start INPUT FOR THIS TASK
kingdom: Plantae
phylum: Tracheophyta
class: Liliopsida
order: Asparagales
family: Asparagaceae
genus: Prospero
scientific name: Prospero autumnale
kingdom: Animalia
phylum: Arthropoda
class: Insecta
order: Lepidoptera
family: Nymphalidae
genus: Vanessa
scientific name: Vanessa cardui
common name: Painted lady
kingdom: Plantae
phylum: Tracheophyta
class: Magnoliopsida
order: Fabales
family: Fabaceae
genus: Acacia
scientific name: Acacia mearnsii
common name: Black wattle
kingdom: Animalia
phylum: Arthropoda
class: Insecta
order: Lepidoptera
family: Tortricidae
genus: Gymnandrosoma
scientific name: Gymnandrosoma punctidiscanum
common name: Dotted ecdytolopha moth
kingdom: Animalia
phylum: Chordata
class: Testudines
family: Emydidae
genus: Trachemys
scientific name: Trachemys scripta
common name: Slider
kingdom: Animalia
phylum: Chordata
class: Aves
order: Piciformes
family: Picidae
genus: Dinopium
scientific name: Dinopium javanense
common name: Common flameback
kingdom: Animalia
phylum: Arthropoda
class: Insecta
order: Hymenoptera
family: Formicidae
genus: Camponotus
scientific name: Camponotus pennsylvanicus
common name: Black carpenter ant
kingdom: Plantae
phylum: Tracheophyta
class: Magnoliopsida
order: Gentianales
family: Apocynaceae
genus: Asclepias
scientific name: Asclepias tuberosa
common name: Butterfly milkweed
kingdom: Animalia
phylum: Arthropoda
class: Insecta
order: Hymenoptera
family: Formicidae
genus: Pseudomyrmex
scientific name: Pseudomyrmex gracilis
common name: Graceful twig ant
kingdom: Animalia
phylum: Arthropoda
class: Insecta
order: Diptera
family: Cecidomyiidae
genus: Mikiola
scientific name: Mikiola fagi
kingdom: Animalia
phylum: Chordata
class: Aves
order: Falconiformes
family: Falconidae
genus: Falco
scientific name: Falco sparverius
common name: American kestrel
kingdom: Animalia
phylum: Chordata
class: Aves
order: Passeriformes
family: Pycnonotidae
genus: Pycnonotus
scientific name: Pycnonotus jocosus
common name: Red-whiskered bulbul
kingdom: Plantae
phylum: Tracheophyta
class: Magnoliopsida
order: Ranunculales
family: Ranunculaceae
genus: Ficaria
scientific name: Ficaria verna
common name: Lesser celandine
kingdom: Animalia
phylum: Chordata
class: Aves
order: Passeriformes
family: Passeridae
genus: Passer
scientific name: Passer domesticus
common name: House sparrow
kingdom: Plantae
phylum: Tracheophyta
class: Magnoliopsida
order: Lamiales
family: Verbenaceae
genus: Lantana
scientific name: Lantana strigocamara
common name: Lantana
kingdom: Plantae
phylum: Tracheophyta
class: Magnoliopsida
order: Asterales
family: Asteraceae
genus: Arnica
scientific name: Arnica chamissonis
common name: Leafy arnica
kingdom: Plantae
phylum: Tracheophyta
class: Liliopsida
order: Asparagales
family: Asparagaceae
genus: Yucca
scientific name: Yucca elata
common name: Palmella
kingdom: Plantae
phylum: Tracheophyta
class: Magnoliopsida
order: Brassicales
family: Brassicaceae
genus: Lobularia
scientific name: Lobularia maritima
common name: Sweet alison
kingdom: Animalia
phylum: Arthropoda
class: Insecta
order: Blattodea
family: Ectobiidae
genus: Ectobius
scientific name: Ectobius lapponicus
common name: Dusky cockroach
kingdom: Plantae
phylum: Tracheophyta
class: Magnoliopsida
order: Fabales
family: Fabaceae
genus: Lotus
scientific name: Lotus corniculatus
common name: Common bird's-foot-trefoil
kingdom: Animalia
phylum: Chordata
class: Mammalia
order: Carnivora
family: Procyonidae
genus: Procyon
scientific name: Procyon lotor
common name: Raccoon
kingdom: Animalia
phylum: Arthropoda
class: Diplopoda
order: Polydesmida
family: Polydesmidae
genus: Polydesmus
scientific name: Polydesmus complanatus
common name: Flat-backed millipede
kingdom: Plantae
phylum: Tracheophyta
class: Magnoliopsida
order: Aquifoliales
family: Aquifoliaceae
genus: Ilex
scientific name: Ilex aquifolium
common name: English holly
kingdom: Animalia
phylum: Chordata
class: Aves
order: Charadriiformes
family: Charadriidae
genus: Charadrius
end INPUT FOR THIS TASK
> WHAT THE EXERCISE ASKS
Write out all the lines of the items again, switching "common name" to "everyday name" wherever it appears and changing nothing else.

> SOLUTION
kingdom: Plantae
phylum: Tracheophyta
class: Liliopsida
order: Asparagales
family: Asparagaceae
genus: Prospero
scientific name: Prospero autumnale
kingdom: Animalia
phylum: Arthropoda
class: Insecta
order: Lepidoptera
family: Nymphalidae
genus: Vanessa
scientific name: Vanessa cardui
everyday name: Painted lady
kingdom: Plantae
phylum: Tracheophyta
class: Magnoliopsida
order: Fabales
family: Fabaceae
genus: Acacia
scientific name: Acacia mearnsii
everyday name: Black wattle
kingdom: Animalia
phylum: Arthropoda
class: Insecta
order: Lepidoptera
family: Tortricidae
genus: Gymnandrosoma
scientific name: Gymnandrosoma punctidiscanum
everyday name: Dotted ecdytolopha moth
kingdom: Animalia
phylum: Chordata
class: Testudines
family: Emydidae
genus: Trachemys
scientific name: Trachemys scripta
everyday name: Slider
kingdom: Animalia
phylum: Chordata
class: Aves
order: Piciformes
family: Picidae
genus: Dinopium
scientific name: Dinopium javanense
everyday name: Common flameback
kingdom: Animalia
phylum: Arthropoda
class: Insecta
order: Hymenoptera
family: Formicidae
genus: Camponotus
scientific name: Camponotus pennsylvanicus
everyday name: Black carpenter ant
kingdom: Plantae
phylum: Tracheophyta
class: Magnoliopsida
order: Gentianales
family: Apocynaceae
genus: Asclepias
scientific name: Asclepias tuberosa
everyday name: Butterfly milkweed
kingdom: Animalia
phylum: Arthropoda
class: Insecta
order: Hymenoptera
family: Formicidae
genus: Pseudomyrmex
scientific name: Pseudomyrmex gracilis
everyday name: Graceful twig ant
kingdom: Animalia
phylum: Arthropoda
class: Insecta
order: Diptera
family: Cecidomyiidae
genus: Mikiola
scientific name: Mikiola fagi
kingdom: Animalia
phylum: Chordata
class: Aves
order: Falconiformes
family: Falconidae
genus: Falco
scientific name: Falco sparverius
everyday name: American kestrel
kingdom: Animalia
phylum: Chordata
class: Aves
order: Passeriformes
family: Pycnonotidae
genus: Pycnonotus
scientific name: Pycnonotus jocosus
everyday name: Red-whiskered bulbul
kingdom: Plantae
phylum: Tracheophyta
class: Magnoliopsida
order: Ranunculales
family: Ranunculaceae
genus: Ficaria
scientific name: Ficaria verna
everyday name: Lesser celandine
kingdom: Animalia
phylum: Chordata
class: Aves
order: Passeriformes
family: Passeridae
genus: Passer
scientific name: Passer domesticus
everyday name: House sparrow
kingdom: Plantae
phylum: Tracheophyta
class: Magnoliopsida
order: Lamiales
family: Verbenaceae
genus: Lantana
scientific name: Lantana strigocamara
everyday name: Lantana
kingdom: Plantae
phylum: Tracheophyta
class: Magnoliopsida
order: Asterales
family: Asteraceae
genus: Arnica
scientific name: Arnica chamissonis
everyday name: Leafy arnica
kingdom: Plantae
phylum: Tracheophyta
class: Liliopsida
order: Asparagales
family: Asparagaceae
genus: Yucca
scientific name: Yucca elata
everyday name: Palmella
kingdom: Plantae
phylum: Tracheophyta
class: Magnoliopsida
order: Brassicales
family: Brassicaceae
genus: Lobularia
scientific name: Lobularia maritima
everyday name: Sweet alison
kingdom: Animalia
phylum: Arthropoda
class: Insecta
order: Blattodea
family: Ectobiidae
genus: Ectobius
scientific name: Ectobius lapponicus
everyday name: Dusky cockroach
kingdom: Plantae
phylum: Tracheophyta
class: Magnoliopsida
order: Fabales
family: Fabaceae
genus: Lotus
scientific name: Lotus corniculatus
everyday name: Common bird's-foot-trefoil
kingdom: Animalia
phylum: Chordata
class: Mammalia
order: Carnivora
family: Procyonidae
genus: Procyon
scientific name: Procyon lotor
everyday name: Raccoon
kingdom: Animalia
phylum: Arthropoda
class: Diplopoda
order: Polydesmida
family: Polydesmidae
genus: Polydesmus
scientific name: Polydesmus complanatus
everyday name: Flat-backed millipede
kingdom: Plantae
phylum: Tracheophyta
class: Magnoliopsida
order: Aquifoliales
family: Aquifoliaceae
genus: Ilex
scientific name: Ilex aquifolium
everyday name: English holly
kingdom: Animalia
phylum: Chordata
class: Aves
order: Charadriiformes
family: Charadriidae
genus: Charadrius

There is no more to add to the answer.